Irgendwie scheint es doch komplizierter zu sein. Denn wer hatte noch nie ein flaues Gefühl im Magen, obwohl niemand zugeschaut hat oder man bei etwas Verbotenem unentdeckt geblieben ist? Wir können als Menschen offenbar nicht anders, als – und sei es nur gelegentlich – einen Blick auf uns zu spüren.
So schrecklich sich der Blick eines anderen auf uns anfühlen kann, es ist doch auch unser eigener Blick auf uns selbst, der uns vor Scham vergehen lassen kann. Auch wenn es vielleicht nur die Angst ist, dass man später doch noch das Ticket für seine Unzulänglichkeit bekommt.

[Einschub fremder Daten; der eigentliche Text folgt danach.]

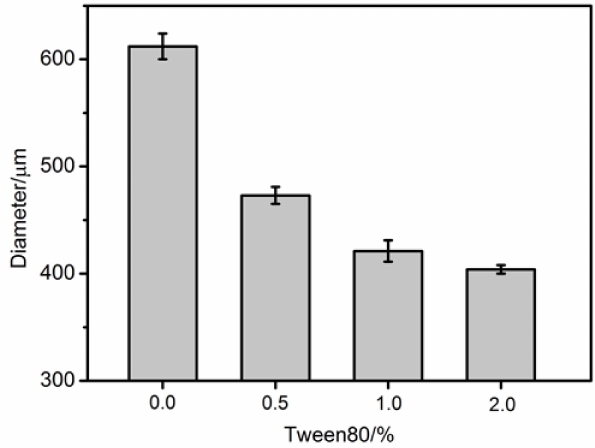
Figure 6. Size of microcapsules synthesized with different content Tween80 ( ϑ o : 3 mL · h − 1 , ϑ e : 5 mL · h − 1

Scham ist wie ein Gefühl, dass jemand ungnädig auf mich sieht. Und neben den Augen unserer Mitmenschen scheint es so etwas wie ein unsichtbares Auge zu geben, das selbst in die dunkelsten Ecken blickt.
Vielleicht denken manche bei diesem „alles sehenden Auge“ an das berühmte Bild aus dem „Herrn der Ringe“. Dort wacht ein rot brennendes Auge über ein Land, in dem die Sonne nicht scheint. Kein Licht erhellt das Leben, nur der Blick des Auges strahlt wie ein Scheinwerferkegel auf die Machenschaften der elenden Bewohner. Durch diesen Blick geknechtet, vollbringen die Einwohner nur die dunklen, bösartigen Machenschaften, die das Auge wünscht. Ein überzeichnetes, doch eindrückliches Bild für die Macht des ungnädigen Blicks, die Macht der Scham. Man mag sagen: Unter einem ungnädigen Blick kann nur das Böse gedeihen.

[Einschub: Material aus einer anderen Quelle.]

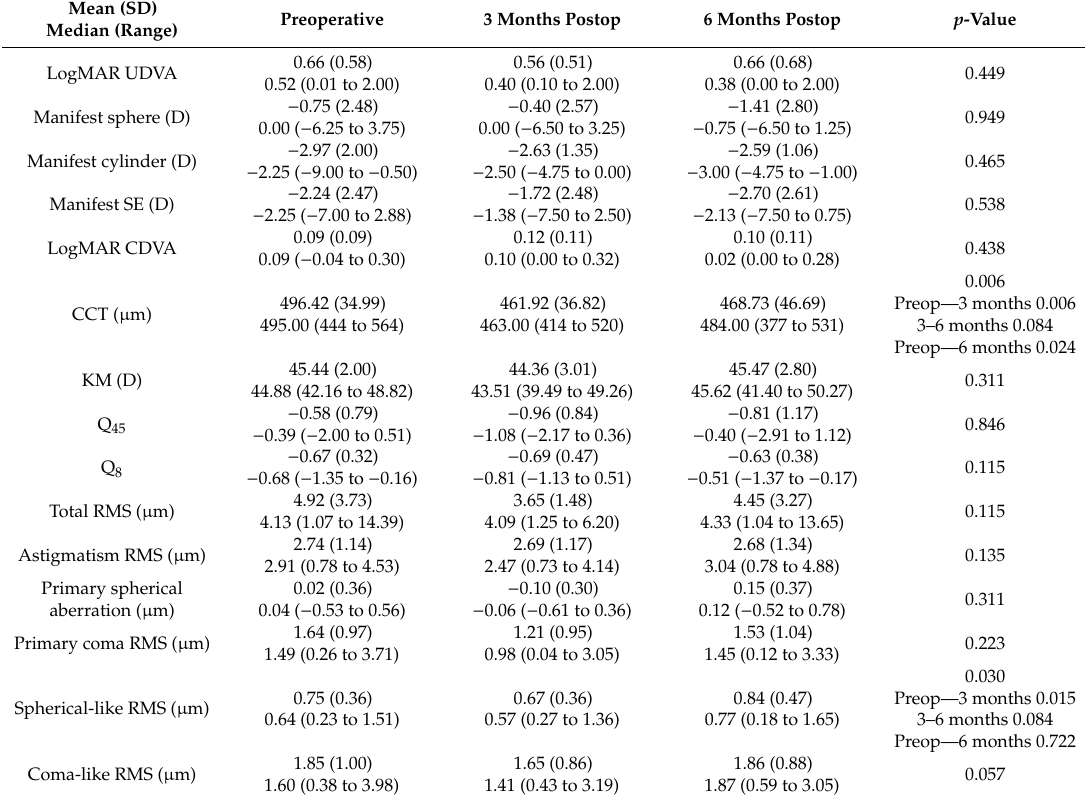
Table 1. Visual, refractive, corneal topographic, and aberrometric outcomes during the follow-up in the analyzed sample. Abbreviations: SD, standard deviation; D, diopters; UDVA, uncorrected distance visual acuity; SE, spherical equivalent; CDVA, corrected distance visual acuity; CCT, central corneal thickness; KM, mean keratometry; Q 4.5 , asphericity in the central 4.5 mm corneal area; Q 8 , asphericity in the central 8.0 mm corneal area; RMS, root mean square.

Wie sieht Gott mich an?In welchem Licht erstrahlt dagegen der trotzig-zuversichtliche Satz des Paulus „Ich schäme mich des Evangeliums nicht.“ Schamlosigkeit gegen die dunkle Herrschaft der Gnadenlosigkeit. Das, wofür Paulus sich nicht schämt, ist der Innbegriff von Schamlosigkeit, der Inbegriff der Freiheit von Scham: Es ist der gnadenvolle Blick Gottes. Gottes Blick nimmt uns nicht in unserer Schlechtigkeit und Schwachheit gefangen, sondern nimmt uns voll Liebe an. Wo wir vor Gott Angst haben und uns vor ihm verstecken wollen, da haben wir keine gute Gemeinschaft mit ihm. Gott macht uns nicht schwach, sondern stark. Paulus formuliert: Gottes Botschaft ist Kraft und Gerechtigkeit, aus der wir leben, wenn wir an ihn glauben. Wir schämen uns oft gerade „so wie Gott uns schuf“. Aber in seinen Augen sind wir gerade so „sehr gut“.
Drei Konsequenzen: Freundschaft mit sich selbst – andere nicht beschämen – Gott glaubenIch möchte drei Konsequenzen ziehen. Erstens: Ich kann nicht anders, als einen Blick auf mir zu spüren. Sei es der meiner Mitmenschen oder mein eigener. Wo ich mich daraufhin schäme, da bin ich aber nicht wirklich bei mir. Da stimmt etwas mit meinem Verhältnis zu mir selbst nicht. Wenn ich mich nur von meinen Fehlern und Schwächen her sehe, dann verliere ich aus dem Blick, wer ich wirklich bin und sein kann. Ich will mich darum nicht für meine Art zu leben und zu lieben schämen, sondern mutig und fröhlich zu mir selbst stehen. Der antike Philosoph Platon fand dafür den schönen Ausdruck: „Freundschaft mit sich selbst haben“.
Zweitens: Wenn ich mir bewusst mache, was für schlimme Folgen das Beschämen haben kann, möchte ich es mir mindestens zweimal überlegen, ehe ich andere mit meinem gnadenlosen Blick strafe. Auf die Frage: „Was ist dir das Menschlichste?“ antwortete Friedrich Nietzsche: „Jemandem Scham ersparen.“
Und drittens ergänze ich diesen Satz und formuliere ihn um: „Was ist dir das Göttlichste?“ „Jemandem Scham ersparen.“ Denn das, was dich von Scham freispricht, das ist dein Gott. Er schaut dich gnädig an. Amen.